One side of the posters has a gallery of singles’ sleeves; put these up at home and you’ll instantly recreate the atmosphere of a late-’70s/early-’80s independent record shop. You’ll be transported back to Saturdays spent gazing up at walls festooned with record sleeves knowing you wanted all of them but had enough pocket money for just one single and the bus fare home. The reverse side of these posters joins up to make an enormous punkiodic table: a graph with tiny pictures of hundreds of single sleeves mapped out by release date and geographic location. Most 40-/50-somethings will find this completely absorbing, poring over the posters for hours mentally ticking off all the bands you saw and records you bought. The wealth of information on the posters (the result of many hours of research and scouring eBay) is accompanied by a booklet which covers all possible categories of UK punk, with succinct articles on each: Proto Punk, Pub Rock, New Wave, Novelty Rock, DIY, Post Punk, the Avant Garde, Oi, Street Punk, Real Punk, New Punk, Hardcore and Anarcho Punk – labels which might seem blurred and irrelevant now, but which were fiercely argued and fought over at the time.
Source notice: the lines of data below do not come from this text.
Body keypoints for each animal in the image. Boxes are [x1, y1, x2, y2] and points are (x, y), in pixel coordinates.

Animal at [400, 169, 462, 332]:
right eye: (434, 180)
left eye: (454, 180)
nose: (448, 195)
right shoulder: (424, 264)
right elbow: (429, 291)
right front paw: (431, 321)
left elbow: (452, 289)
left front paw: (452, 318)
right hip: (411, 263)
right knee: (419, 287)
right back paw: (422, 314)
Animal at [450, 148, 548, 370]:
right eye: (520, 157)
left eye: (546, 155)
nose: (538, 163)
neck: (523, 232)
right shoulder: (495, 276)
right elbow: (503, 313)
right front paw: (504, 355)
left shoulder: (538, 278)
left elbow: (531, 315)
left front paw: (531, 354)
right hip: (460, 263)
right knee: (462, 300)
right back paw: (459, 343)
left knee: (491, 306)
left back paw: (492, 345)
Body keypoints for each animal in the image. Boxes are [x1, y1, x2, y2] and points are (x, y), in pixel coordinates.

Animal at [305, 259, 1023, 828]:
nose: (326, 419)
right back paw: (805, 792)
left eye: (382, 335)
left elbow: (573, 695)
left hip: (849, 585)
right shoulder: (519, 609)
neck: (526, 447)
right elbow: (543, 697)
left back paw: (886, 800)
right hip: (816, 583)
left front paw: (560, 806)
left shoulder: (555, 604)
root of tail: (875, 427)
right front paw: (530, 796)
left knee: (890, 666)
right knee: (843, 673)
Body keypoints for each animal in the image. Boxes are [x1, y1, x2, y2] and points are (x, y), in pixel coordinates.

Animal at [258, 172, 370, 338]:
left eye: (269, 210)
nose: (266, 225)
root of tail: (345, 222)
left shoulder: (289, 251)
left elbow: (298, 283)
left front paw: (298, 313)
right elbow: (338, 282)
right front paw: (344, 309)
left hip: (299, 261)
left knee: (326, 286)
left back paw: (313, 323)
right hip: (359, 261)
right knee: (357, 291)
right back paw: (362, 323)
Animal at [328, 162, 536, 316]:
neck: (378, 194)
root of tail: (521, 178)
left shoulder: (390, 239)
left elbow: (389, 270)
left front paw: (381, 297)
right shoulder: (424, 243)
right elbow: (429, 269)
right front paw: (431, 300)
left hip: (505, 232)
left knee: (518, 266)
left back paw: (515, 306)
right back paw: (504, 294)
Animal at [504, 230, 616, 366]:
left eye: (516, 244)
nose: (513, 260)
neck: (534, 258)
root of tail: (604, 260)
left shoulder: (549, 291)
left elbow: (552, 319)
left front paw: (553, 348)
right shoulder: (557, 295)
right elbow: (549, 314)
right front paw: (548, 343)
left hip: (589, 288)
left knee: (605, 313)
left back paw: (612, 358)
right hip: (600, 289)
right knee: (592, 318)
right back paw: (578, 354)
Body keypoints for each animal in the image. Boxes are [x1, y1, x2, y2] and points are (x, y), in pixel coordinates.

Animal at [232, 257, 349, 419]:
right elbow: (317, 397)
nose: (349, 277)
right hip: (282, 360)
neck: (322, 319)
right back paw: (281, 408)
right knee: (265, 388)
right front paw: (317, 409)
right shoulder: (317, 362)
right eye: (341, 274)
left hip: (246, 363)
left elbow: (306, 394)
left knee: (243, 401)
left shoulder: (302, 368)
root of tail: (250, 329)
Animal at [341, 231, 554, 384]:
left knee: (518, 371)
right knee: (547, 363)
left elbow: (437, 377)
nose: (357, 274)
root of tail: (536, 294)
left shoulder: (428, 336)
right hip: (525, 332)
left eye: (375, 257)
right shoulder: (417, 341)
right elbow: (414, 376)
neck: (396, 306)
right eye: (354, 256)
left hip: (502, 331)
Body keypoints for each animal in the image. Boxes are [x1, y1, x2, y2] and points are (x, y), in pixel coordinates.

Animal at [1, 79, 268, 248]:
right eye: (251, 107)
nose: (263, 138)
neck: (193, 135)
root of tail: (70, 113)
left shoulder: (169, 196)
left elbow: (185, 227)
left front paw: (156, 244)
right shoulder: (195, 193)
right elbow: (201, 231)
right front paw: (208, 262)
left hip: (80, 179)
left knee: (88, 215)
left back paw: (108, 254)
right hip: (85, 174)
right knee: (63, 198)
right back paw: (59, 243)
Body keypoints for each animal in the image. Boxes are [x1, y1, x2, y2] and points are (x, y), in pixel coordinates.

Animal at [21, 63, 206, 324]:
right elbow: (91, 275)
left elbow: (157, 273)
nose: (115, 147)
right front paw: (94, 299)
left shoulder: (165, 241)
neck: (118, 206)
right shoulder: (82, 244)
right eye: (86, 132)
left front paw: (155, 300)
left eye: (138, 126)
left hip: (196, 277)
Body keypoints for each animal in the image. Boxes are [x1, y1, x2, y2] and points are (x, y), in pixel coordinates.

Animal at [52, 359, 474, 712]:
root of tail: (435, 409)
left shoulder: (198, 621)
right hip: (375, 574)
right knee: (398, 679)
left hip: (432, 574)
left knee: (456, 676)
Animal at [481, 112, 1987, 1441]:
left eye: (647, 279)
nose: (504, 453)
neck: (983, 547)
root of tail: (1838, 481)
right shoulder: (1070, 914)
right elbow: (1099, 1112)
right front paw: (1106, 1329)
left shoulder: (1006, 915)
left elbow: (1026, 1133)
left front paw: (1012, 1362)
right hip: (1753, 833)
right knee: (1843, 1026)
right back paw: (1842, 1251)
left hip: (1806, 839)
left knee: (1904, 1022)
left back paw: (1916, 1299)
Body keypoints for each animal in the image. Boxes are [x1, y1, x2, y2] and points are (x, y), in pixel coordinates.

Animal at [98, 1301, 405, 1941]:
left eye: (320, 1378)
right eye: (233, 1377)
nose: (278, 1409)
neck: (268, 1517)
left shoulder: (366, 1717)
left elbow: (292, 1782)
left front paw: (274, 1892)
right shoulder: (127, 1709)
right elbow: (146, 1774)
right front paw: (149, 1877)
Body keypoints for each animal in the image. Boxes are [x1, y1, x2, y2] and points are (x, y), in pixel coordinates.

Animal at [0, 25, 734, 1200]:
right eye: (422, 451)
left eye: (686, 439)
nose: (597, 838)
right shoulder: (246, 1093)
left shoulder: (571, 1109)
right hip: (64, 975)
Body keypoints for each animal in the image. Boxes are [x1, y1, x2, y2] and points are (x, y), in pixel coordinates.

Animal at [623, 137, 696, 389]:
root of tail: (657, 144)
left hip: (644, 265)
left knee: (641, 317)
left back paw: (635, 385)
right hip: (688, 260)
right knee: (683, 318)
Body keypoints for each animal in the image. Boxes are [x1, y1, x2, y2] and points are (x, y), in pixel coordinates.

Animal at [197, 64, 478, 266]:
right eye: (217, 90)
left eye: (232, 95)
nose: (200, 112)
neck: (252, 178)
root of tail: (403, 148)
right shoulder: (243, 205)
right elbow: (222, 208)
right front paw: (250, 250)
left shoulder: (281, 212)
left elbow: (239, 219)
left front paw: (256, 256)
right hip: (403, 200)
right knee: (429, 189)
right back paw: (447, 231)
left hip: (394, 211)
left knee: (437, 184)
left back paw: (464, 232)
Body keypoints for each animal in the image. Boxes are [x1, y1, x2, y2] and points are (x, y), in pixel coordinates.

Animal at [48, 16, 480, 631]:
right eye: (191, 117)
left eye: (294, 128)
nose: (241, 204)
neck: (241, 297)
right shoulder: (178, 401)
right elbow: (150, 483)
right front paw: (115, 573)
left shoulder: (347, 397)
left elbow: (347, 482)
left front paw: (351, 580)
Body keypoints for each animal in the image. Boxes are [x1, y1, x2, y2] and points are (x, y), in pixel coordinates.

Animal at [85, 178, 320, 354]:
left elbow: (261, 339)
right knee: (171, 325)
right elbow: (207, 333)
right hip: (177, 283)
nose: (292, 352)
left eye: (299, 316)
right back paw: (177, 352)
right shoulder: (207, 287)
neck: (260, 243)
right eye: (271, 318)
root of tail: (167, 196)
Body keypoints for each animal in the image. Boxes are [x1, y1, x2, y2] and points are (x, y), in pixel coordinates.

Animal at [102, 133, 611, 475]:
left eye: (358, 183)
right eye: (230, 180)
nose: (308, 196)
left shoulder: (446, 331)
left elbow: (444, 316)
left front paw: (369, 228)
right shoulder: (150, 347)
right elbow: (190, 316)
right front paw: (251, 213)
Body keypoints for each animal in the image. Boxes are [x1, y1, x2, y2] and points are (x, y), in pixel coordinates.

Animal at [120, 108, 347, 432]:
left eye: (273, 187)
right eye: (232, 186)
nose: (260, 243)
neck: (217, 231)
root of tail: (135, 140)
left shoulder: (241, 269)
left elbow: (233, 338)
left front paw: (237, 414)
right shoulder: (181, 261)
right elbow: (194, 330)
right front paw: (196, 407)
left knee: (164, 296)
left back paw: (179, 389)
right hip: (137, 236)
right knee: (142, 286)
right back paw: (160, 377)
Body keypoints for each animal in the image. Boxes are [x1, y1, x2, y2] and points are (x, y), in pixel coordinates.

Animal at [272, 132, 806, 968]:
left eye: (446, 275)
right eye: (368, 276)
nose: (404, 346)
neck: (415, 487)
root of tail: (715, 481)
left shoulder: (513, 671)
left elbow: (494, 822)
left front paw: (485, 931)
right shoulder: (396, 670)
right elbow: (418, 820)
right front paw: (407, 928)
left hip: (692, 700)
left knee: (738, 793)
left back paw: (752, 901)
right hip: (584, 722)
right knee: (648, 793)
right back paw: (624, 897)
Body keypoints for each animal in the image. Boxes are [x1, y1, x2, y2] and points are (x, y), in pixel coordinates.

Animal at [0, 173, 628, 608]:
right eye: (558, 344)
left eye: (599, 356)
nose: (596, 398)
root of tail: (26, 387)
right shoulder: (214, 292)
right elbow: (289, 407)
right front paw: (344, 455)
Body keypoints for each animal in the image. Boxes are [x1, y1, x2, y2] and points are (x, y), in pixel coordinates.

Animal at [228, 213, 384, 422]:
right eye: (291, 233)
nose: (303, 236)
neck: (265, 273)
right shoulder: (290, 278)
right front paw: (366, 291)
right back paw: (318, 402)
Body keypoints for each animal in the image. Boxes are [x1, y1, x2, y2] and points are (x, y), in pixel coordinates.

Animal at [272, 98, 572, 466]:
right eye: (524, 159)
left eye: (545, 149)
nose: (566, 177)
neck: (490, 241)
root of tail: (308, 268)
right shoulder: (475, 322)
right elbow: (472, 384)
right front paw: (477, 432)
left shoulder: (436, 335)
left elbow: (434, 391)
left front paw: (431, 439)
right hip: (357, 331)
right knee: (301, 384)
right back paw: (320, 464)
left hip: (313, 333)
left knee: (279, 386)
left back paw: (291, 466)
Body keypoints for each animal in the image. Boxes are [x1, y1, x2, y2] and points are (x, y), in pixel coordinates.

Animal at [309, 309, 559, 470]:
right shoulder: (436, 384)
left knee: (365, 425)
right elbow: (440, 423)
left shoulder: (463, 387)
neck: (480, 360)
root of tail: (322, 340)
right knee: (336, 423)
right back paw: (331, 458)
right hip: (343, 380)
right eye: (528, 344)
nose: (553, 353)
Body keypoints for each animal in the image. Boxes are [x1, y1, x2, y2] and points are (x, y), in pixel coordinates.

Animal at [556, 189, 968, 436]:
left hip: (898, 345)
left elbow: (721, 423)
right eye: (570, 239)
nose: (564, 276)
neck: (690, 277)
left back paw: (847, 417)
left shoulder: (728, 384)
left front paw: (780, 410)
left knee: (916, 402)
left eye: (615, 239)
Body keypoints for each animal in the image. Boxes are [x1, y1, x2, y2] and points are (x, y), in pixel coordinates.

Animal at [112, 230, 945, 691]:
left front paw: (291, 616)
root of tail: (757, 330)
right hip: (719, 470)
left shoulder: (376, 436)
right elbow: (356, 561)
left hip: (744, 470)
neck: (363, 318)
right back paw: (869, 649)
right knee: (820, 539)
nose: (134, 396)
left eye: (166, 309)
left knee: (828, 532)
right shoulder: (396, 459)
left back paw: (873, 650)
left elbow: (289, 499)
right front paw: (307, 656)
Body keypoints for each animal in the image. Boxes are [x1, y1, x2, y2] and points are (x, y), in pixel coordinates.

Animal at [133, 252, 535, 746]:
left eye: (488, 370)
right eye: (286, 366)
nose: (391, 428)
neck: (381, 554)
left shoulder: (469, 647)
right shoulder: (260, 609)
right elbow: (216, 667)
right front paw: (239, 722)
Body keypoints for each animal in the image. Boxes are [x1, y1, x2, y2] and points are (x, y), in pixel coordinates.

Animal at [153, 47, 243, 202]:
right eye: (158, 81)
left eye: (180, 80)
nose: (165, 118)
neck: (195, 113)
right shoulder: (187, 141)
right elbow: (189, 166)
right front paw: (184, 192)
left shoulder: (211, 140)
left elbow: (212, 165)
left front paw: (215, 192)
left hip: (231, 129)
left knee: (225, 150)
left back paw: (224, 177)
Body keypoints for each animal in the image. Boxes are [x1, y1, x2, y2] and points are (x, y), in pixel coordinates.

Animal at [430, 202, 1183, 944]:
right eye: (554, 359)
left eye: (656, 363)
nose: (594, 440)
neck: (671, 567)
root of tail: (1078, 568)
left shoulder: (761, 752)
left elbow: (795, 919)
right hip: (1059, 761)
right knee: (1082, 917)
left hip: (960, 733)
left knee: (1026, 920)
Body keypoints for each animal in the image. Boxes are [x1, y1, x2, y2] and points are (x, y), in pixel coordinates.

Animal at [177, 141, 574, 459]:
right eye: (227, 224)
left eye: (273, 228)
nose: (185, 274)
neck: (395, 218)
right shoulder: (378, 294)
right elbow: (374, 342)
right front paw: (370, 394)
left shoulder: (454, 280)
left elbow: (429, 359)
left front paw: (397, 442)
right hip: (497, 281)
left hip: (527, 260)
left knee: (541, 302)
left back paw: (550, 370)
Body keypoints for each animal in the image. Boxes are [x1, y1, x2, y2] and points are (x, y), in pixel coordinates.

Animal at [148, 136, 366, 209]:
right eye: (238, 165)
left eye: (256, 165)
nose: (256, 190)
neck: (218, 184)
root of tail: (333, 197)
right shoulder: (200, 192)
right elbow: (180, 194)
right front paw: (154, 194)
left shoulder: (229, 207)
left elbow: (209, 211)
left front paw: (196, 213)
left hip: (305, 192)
This is an excellent package of nostalgia-inducing historical research, all for the doing-it-for-the-kids price of £3.50 – echoing the “pay no more than 99p” slogan that certain punk bands always printed on their records.
Hitsville UK: Punk in the Faraway Towns accompanied an exhibition in May at Millais Gallery, Southampton, but Russell Bestley is looking for other venues for the exhibition to tour to, particularly in faraway towns.